[[ Material for this task open ]]

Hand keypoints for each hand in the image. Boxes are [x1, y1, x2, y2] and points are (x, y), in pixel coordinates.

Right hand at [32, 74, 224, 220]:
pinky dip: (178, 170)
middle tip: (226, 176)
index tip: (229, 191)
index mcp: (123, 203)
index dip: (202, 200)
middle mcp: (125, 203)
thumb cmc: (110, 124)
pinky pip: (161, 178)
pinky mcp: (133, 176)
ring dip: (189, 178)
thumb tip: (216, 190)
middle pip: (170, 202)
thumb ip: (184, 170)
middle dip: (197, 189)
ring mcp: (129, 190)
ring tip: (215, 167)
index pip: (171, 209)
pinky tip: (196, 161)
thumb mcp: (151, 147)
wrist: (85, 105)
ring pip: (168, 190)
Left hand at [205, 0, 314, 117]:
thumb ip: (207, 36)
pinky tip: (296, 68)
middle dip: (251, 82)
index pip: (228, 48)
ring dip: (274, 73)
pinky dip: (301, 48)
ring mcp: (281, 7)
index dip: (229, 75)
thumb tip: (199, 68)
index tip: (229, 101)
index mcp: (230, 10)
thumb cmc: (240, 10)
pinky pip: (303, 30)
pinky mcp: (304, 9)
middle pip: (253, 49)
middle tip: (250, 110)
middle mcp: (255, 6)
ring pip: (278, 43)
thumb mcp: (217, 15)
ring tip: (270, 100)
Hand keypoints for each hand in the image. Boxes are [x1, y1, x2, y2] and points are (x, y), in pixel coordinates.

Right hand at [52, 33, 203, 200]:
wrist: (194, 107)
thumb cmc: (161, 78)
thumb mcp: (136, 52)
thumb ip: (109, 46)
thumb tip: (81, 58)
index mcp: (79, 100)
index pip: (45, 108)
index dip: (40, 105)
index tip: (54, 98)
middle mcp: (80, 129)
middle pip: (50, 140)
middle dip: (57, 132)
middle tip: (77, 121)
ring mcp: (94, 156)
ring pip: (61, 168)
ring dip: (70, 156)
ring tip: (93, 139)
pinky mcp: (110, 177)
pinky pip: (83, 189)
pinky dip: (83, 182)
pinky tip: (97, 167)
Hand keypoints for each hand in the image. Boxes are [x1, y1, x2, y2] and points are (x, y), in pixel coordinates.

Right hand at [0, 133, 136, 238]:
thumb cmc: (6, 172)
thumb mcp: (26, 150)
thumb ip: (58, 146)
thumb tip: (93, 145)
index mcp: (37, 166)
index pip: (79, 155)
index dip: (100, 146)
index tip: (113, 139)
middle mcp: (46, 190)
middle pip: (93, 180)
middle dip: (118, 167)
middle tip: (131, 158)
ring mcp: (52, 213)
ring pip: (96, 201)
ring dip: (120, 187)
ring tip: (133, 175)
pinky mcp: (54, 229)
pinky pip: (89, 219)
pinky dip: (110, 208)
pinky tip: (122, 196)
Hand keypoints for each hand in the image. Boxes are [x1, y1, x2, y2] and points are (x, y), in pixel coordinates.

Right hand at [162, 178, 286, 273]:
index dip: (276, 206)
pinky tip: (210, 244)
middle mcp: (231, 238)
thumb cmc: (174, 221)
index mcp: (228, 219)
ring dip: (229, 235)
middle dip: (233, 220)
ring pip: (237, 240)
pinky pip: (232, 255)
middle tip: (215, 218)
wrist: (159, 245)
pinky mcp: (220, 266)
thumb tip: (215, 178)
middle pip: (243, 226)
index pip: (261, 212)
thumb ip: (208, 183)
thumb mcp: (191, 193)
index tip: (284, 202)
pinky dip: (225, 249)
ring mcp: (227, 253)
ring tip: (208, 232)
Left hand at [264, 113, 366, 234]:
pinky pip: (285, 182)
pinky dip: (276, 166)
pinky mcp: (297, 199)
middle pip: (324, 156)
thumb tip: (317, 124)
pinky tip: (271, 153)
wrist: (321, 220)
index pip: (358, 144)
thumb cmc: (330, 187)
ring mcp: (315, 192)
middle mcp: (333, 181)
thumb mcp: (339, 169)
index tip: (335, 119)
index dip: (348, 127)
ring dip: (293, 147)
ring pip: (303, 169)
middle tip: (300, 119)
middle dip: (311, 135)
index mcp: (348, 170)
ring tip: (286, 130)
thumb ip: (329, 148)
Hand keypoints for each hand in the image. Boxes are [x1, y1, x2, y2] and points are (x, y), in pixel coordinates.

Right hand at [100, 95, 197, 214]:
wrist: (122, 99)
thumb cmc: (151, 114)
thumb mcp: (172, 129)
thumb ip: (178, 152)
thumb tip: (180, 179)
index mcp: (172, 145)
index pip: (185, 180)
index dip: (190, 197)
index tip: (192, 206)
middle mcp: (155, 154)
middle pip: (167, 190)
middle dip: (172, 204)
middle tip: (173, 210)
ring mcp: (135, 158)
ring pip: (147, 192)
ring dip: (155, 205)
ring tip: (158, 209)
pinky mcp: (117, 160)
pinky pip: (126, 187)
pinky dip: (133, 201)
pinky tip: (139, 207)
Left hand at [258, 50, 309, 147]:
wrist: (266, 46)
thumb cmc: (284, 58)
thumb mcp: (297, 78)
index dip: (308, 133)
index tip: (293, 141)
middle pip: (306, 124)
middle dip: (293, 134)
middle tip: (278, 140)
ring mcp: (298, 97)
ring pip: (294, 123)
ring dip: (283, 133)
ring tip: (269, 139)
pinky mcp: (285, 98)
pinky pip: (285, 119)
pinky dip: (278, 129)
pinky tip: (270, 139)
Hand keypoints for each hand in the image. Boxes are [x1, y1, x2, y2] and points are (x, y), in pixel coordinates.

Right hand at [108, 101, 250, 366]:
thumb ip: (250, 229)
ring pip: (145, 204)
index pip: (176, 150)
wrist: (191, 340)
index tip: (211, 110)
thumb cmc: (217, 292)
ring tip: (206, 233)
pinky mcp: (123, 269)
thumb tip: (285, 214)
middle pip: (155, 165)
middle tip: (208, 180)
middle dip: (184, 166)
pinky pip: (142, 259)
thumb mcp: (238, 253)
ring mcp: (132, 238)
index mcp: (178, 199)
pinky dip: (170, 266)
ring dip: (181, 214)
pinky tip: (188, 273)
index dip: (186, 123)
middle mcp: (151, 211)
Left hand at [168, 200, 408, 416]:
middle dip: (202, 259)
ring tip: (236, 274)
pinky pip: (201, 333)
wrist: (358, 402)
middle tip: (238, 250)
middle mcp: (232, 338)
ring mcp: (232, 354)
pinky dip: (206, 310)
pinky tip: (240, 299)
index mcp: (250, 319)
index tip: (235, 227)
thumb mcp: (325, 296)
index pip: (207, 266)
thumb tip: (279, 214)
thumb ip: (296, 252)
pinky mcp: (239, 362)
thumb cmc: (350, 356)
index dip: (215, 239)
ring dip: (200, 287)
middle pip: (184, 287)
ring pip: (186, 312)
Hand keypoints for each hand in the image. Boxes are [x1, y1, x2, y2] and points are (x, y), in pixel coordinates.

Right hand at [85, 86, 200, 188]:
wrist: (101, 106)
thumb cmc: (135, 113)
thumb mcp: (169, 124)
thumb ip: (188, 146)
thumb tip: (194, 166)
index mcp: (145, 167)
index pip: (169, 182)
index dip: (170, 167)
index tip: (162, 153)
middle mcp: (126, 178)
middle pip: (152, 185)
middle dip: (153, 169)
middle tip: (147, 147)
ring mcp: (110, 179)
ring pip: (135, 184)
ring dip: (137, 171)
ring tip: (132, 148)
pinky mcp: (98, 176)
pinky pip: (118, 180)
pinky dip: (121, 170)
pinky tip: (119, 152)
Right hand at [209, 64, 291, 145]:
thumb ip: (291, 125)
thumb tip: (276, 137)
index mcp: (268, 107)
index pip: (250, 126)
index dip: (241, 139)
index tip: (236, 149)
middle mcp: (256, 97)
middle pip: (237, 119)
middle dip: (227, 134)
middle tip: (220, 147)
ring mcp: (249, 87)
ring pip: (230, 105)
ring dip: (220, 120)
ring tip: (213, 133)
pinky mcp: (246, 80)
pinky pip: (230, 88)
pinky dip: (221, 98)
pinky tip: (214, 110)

[[ Material for this task closed ]]

- Exercise instructions
Beginning at the line with "thumb cmc: (174, 221)" and stopping after the line with "index pip: (358, 144)", please write out every line of the data above exactly and nothing else.

- Written reply
thumb cmc: (174, 221)
index mcp: (228, 219)
ring dip: (229, 235)
middle dip: (233, 220)
ring pip: (237, 240)
pinky pip: (232, 255)
middle tip: (215, 218)
wrist: (159, 245)
pinky mcp: (220, 266)
thumb tip: (215, 178)
middle pip: (243, 226)
index pip: (261, 212)
thumb ip: (208, 183)
thumb mcp: (191, 193)
index tip: (284, 202)
pinky dip: (225, 249)
ring mcp: (227, 253)
ring tip: (208, 232)
Left hand at [264, 113, 366, 234]:
pinky pip: (285, 182)
pinky dip: (276, 166)
pinky mcp: (297, 199)
middle pip: (324, 156)
thumb tip: (317, 124)
pinky tip: (271, 153)
wrist: (321, 220)
index pip: (358, 144)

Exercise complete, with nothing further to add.